:: Consigne ::
Reprenez le texte sur le capitalisme et la spiritualité contemporaine là où il s'arrête, en enchaînant directement après sa dernière phrase.

:: Texte à lire ::
────────────────

Le capitalisme fait bon ménage avec la spiritualité contemporaine. Pierre Rabhin a ses entrées chez Carrefour, Mathieu Ricard est sponsorisé par Vinci, le marché du développement personnel est un moteur de la croissance française et mondiale.
Cette spiritualité alerte sur le "réchauffement climatique". Même Edouard Philippe dit être préoccupé par un effondrement (du Marché). Mais ça ne l'empêche pas de mener une politique de démantèlement du patrimoine public. De même que la crise de 2008 n'a fait qu'accélérer la marchandisation, de même la bio-spiritualité ne fait que nourrir le Marché. Carrefour fait sa pub en invoquant désormais le "durable", le "renouvelable", l"éthique" et le "responsable". Avant d'aller plus loin, je vous propose d'écouter cette critique de Rabhi par un communiste du Monde Diplomatique :
Je ne suis pas d'accord sur tous les points de cette critique. Comme tout bon communiste, Malet croit que le bonheur est chose purement matérielle. De plus, je crois que le capitalisme est inhérent à la nature humaine.

────────────────

:: Données enregistrées ::
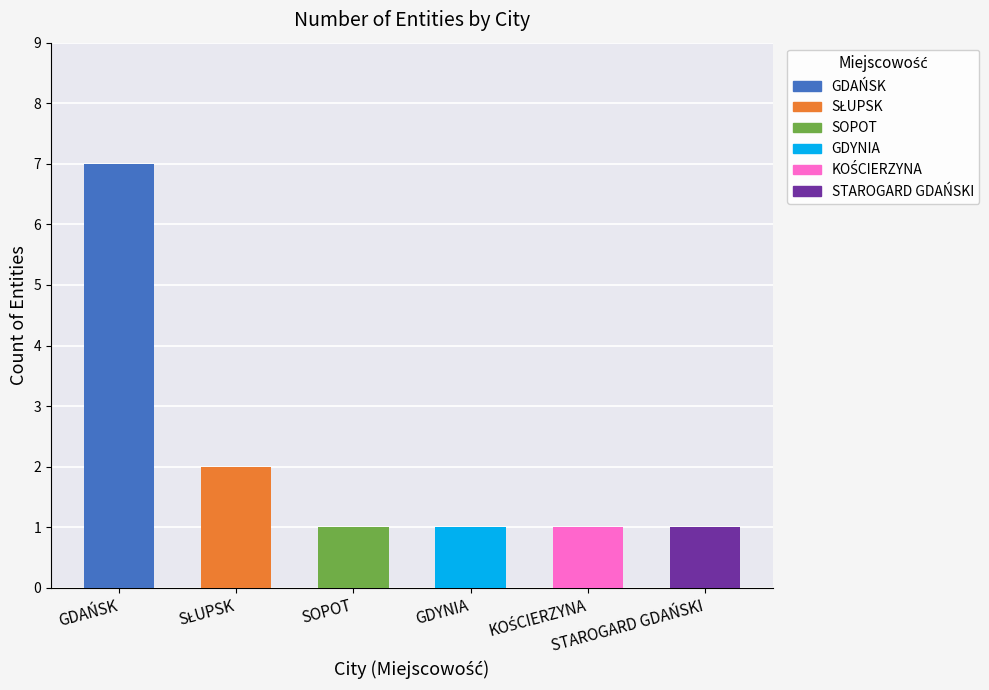

Is the value of SŁUPSK at 7 greater than the value of SOPOT at 9?

Yes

────────────────

:: Résultat attendu ::
Mais je le rejoins sur l'essentiel : la spiritualité est une idéologie au sens marxien. C'est-à-dire une diversion, une façade, un maquillage, un opium. En clair, le milieu dit "spirituel" n'a aucune conscience politique et ses marottes sont là pour faire oublier ce qui se passe au plan social.
Mais, me dira-t-on, le sort de la planète, l'avenir de nos enfants, ne plus prendre l'avion, ne plus manger de viande, c'est de la politique, non ?
Non, je ne crois pas. L'écologie, en plus de son ambiguïté fondatrice (gauche ou droite ?) n'a jamais été une véritable doctrine politique. C'est d'ailleurs la raison pour laquelle ce mouvement est présent dans tous les partis politiques. Et le slogan "sois le changement que tu veux voir dans le monde" m'a toujours paru suspect.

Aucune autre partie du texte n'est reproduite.